(Provided records):
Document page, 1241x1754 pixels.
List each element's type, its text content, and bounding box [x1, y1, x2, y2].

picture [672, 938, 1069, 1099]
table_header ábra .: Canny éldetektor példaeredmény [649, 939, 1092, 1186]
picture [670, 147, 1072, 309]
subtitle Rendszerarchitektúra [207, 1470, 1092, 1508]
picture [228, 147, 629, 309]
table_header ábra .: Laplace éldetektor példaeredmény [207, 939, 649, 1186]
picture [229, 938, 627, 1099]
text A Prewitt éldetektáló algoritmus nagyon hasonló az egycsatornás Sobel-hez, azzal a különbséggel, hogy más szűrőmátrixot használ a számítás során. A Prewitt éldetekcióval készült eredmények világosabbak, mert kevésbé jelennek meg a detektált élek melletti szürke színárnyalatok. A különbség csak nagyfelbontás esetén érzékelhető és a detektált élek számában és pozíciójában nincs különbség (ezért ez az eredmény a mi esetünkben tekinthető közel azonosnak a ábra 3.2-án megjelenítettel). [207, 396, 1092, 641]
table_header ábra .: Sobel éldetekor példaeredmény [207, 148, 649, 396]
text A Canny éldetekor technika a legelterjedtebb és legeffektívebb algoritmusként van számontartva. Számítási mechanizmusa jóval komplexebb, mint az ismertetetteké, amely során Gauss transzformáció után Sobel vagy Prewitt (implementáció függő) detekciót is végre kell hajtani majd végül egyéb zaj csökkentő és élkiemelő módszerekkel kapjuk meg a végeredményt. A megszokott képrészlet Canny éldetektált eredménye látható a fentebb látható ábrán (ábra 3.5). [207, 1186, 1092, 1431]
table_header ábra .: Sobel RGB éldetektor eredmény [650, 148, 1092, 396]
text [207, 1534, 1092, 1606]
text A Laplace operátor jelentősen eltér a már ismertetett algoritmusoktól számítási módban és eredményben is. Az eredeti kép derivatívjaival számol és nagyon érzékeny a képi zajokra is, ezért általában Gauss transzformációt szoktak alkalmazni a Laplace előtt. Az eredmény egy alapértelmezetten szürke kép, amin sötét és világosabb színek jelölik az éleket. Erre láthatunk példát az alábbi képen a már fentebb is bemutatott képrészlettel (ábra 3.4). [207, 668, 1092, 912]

(Problem):
For the word "éldetektor", say how many lines of the listing contain it; give the number alone.

(Answer below):
3